PASSAGE:

I have actually used trigonometry for work. I was promised by so many people that this would never happen.
me: help, my house is burning down!
mrs doubtfire: *narrows eyes* prove it
Our family has a tradition of opening presents on live video so the kids can be disappointed in real time.
How to make your house look like a trash can in one easy step:
1. Hand 3yo a muffin on your way to the bathroom.
I know this now.
I told my wife I wanted to be cremated. She made me an appointment for tomorrow afternoon.
Me: I’ve got a preposition for you…
English teacher: I’m listening
I bet the guy who invented pants wasn’t even wearing any pants when he invented them.
My wife started clipping coupons to help me save money.
She keeps them in the side pocket of her $800 purse.
ONE NIGHT STAND, really?? Please. What kind of girl you think I am? Like, no thanks babe, I need my bedroom furniture symmetrical.
CASHIER: would you like to donate one dollar to charity?
ME: no thank you
SATAN (sitting on a throne made of human skulls): excellent choice
Just found out monkey pox is sexually transmitted .. just another win for me
It’s six. Six raccoons. Six raccoons is the amount of raccoons that will make me turn around and walk down a different street. Six.

DATASET EXCERPTS:

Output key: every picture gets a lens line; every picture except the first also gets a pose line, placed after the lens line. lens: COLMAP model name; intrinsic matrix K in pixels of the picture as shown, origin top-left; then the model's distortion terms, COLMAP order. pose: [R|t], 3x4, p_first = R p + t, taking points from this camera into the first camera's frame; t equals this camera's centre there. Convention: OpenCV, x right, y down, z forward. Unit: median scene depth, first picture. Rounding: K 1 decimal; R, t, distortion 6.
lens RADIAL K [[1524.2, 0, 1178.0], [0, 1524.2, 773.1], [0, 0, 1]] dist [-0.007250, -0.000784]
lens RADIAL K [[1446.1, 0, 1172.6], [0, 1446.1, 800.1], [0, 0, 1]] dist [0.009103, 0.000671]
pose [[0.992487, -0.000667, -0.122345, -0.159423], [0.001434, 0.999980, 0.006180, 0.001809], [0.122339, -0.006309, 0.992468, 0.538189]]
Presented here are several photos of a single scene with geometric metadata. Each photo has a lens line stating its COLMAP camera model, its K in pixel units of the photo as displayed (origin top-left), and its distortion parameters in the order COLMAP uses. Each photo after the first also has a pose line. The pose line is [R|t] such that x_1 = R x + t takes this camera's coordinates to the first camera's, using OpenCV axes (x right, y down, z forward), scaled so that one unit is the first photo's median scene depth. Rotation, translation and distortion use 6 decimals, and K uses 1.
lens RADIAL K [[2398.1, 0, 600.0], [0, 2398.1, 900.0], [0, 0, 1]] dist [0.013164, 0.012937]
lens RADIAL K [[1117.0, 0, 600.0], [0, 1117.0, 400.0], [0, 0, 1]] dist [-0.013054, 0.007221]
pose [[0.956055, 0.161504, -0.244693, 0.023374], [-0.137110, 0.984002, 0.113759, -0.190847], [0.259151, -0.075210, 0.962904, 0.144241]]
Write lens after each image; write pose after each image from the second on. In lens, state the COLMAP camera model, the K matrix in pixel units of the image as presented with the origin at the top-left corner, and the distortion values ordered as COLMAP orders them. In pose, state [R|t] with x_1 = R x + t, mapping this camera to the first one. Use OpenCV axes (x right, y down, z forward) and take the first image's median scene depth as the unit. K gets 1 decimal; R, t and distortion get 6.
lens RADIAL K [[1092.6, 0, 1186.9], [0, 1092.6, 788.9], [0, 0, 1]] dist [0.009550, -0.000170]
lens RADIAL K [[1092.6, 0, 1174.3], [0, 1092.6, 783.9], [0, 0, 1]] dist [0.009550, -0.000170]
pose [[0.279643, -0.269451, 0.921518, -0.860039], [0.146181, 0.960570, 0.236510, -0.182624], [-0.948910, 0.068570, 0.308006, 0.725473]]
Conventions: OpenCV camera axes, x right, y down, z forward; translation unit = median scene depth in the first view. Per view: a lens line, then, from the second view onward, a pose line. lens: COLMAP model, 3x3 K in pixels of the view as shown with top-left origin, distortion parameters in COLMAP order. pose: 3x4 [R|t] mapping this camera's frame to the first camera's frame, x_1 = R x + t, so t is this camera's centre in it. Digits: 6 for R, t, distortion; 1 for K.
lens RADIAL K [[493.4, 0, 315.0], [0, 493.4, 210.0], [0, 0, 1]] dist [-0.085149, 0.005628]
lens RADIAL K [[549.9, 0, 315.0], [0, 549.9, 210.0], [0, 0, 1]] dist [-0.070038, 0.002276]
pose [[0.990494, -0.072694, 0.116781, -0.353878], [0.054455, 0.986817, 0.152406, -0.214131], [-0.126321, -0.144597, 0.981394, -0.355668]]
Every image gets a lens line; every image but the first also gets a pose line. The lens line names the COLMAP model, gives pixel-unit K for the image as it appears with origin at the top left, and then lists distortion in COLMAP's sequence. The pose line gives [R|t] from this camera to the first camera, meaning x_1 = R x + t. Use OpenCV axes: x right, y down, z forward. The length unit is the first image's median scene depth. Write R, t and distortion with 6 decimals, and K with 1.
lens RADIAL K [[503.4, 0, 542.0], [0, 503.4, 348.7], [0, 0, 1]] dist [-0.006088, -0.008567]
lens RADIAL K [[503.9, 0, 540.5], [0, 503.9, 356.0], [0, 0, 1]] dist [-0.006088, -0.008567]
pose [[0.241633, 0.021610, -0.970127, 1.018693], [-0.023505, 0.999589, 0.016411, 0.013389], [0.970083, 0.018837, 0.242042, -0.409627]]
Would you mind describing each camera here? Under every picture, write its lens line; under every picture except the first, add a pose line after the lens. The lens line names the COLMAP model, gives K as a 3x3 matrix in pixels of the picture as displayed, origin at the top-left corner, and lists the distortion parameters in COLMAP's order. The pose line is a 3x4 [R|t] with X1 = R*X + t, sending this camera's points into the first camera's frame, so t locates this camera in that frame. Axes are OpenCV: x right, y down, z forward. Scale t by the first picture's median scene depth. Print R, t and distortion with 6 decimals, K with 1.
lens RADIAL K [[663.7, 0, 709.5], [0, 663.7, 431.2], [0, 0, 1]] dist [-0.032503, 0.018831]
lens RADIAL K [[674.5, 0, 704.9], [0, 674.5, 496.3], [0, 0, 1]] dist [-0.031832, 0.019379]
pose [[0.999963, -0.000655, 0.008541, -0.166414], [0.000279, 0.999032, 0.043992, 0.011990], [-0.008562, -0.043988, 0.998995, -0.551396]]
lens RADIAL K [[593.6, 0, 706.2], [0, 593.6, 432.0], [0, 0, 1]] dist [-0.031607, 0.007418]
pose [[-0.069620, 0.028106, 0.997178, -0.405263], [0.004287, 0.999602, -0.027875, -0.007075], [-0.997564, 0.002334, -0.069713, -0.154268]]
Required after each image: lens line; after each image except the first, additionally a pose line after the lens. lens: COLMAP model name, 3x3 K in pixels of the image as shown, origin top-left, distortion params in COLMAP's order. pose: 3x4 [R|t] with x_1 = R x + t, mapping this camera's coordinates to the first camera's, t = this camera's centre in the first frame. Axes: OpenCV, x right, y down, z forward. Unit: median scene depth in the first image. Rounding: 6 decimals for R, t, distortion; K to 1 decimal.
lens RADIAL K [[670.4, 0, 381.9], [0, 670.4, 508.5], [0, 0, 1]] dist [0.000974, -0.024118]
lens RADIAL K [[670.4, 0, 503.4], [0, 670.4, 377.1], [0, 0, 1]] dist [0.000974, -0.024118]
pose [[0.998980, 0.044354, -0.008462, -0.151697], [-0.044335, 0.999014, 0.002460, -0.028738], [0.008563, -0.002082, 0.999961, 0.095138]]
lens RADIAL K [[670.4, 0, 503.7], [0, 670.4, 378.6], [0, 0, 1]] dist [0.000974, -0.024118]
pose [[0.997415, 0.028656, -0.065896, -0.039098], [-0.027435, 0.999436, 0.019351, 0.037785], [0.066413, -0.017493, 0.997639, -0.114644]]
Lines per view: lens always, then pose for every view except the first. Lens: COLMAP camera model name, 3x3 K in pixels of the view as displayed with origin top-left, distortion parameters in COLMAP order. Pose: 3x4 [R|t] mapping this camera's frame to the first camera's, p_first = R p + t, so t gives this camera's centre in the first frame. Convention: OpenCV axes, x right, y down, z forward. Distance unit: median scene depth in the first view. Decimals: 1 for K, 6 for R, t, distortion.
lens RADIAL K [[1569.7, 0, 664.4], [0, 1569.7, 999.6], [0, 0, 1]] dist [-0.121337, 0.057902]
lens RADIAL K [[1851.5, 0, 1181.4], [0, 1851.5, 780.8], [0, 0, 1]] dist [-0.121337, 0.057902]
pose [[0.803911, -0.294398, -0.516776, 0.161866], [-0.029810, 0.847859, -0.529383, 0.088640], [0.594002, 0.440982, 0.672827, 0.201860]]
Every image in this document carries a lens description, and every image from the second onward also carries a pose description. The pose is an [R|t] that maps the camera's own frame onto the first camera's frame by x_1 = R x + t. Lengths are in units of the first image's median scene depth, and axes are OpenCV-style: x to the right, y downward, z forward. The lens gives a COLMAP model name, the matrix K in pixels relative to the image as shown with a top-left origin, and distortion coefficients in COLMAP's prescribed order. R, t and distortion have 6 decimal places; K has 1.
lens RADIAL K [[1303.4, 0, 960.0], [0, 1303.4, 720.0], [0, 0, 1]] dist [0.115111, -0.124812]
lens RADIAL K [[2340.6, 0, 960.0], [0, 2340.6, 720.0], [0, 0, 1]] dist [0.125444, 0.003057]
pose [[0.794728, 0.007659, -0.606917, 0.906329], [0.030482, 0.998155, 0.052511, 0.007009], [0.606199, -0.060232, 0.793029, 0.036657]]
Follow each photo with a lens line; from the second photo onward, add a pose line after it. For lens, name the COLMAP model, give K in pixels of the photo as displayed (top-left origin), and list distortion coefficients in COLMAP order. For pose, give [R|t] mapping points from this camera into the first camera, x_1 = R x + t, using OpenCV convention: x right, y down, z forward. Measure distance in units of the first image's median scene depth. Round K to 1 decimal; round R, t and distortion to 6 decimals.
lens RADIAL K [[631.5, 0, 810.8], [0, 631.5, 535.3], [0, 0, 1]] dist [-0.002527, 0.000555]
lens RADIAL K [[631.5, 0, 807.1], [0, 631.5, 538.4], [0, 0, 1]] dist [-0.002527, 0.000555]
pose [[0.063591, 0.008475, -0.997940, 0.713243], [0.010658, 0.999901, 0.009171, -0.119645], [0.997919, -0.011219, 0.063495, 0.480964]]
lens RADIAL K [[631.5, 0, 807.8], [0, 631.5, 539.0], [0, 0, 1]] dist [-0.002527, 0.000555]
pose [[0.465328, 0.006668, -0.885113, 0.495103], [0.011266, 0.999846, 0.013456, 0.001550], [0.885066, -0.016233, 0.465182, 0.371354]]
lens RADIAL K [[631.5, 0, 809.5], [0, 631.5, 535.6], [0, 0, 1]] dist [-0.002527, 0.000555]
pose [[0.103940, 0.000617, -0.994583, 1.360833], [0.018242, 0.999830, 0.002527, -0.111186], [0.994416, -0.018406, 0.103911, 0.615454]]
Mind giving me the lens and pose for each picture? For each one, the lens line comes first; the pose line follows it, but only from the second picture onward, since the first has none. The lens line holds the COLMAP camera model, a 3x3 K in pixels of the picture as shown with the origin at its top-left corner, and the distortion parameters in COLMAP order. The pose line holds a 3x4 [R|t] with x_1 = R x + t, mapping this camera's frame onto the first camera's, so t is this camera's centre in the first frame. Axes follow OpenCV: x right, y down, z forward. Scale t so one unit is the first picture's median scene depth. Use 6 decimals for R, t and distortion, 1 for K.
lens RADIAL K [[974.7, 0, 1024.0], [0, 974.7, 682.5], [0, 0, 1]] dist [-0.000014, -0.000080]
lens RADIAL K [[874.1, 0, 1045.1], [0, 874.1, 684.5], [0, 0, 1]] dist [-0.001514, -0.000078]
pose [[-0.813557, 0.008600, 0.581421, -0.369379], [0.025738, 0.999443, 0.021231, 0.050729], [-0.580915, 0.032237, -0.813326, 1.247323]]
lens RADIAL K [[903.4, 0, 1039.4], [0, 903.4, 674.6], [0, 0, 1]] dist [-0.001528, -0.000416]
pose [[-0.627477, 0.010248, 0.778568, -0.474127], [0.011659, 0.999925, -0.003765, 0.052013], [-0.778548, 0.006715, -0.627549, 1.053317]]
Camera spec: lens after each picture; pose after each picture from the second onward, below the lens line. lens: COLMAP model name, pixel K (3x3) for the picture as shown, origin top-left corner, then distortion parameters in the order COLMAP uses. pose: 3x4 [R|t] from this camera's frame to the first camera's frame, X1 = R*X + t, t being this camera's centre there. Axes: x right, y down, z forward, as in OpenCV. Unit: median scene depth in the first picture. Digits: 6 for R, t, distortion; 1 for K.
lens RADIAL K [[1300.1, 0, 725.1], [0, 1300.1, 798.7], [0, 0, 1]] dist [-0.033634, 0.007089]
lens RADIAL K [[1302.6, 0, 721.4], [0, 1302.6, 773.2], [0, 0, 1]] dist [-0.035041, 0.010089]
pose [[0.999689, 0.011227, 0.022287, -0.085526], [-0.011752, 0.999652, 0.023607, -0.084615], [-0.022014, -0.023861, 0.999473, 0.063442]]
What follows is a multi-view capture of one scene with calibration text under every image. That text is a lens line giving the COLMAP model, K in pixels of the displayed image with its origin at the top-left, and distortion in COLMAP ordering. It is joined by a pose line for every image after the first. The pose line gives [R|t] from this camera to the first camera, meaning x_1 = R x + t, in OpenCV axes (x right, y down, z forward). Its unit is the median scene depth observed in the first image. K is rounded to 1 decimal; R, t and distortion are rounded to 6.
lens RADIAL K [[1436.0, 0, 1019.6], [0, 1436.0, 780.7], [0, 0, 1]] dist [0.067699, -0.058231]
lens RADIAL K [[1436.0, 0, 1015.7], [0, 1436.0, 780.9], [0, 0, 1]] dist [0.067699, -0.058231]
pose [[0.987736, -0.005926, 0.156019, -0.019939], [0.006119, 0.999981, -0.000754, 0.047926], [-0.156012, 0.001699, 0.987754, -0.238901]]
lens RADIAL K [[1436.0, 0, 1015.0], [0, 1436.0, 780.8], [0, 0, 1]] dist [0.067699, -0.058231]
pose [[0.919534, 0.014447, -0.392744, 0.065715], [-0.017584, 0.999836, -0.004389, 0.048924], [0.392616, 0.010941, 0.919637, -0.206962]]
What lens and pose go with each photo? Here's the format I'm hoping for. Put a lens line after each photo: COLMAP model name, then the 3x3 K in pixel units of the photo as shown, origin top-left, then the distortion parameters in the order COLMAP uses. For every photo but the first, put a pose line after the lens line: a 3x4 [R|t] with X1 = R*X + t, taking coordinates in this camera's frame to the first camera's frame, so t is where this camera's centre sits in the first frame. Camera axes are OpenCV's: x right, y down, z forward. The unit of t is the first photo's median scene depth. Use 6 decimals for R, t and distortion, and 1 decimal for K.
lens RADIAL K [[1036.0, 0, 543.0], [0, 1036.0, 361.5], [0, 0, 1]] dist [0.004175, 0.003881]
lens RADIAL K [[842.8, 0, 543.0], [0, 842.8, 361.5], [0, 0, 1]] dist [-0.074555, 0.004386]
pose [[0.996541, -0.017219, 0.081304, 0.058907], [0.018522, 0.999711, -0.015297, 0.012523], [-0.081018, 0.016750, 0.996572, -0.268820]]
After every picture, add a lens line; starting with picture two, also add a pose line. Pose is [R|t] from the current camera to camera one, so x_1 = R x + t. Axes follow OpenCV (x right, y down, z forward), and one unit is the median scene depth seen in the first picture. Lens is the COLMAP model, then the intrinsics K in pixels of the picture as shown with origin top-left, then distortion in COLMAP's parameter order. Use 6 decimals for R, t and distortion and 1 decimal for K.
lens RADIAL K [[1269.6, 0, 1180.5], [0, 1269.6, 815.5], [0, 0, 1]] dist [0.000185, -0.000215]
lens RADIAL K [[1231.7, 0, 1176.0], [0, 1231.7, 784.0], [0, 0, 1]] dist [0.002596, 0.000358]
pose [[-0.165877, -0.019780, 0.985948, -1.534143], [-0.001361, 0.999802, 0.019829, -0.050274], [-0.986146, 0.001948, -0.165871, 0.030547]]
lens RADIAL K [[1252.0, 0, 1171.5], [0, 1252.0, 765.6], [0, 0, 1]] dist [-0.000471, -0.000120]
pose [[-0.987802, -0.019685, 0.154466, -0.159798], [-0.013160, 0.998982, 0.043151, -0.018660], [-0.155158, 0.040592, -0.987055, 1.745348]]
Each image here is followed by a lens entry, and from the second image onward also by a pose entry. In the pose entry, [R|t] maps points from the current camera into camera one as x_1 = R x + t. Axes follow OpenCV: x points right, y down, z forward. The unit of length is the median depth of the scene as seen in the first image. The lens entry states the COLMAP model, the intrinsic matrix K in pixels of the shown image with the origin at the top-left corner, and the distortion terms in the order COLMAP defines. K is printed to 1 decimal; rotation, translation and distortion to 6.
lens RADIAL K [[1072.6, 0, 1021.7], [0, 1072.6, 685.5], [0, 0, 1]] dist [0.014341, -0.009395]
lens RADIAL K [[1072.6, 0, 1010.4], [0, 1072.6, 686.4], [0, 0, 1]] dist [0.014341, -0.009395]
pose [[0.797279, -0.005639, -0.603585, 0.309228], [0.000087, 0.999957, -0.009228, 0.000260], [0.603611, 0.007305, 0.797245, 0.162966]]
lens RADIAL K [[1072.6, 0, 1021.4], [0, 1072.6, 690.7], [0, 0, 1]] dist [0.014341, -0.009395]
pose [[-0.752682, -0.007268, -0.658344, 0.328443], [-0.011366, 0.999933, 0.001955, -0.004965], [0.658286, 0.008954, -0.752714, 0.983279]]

WHAT IS BEING ASKED: Copy the jokes from "me: help, my" up to and including "he invented them.", swapping "muffin" for "banana".

ANSWER FOR THE TASK:
me: help, my house is burning down!
mrs doubtfire: *narrows eyes* prove it
Our family has a tradition of opening presents on live video so the kids can be disappointed in real time.
How to make your house look like a trash can in one easy step:
1. Hand 3yo a banana on your way to the bathroom.
I know this now.
I told my wife I wanted to be cremated. She made me an appointment for tomorrow afternoon.
Me: I’ve got a preposition for you…
English teacher: I’m listening
I bet the guy who invented pants wasn’t even wearing any pants when he invented them.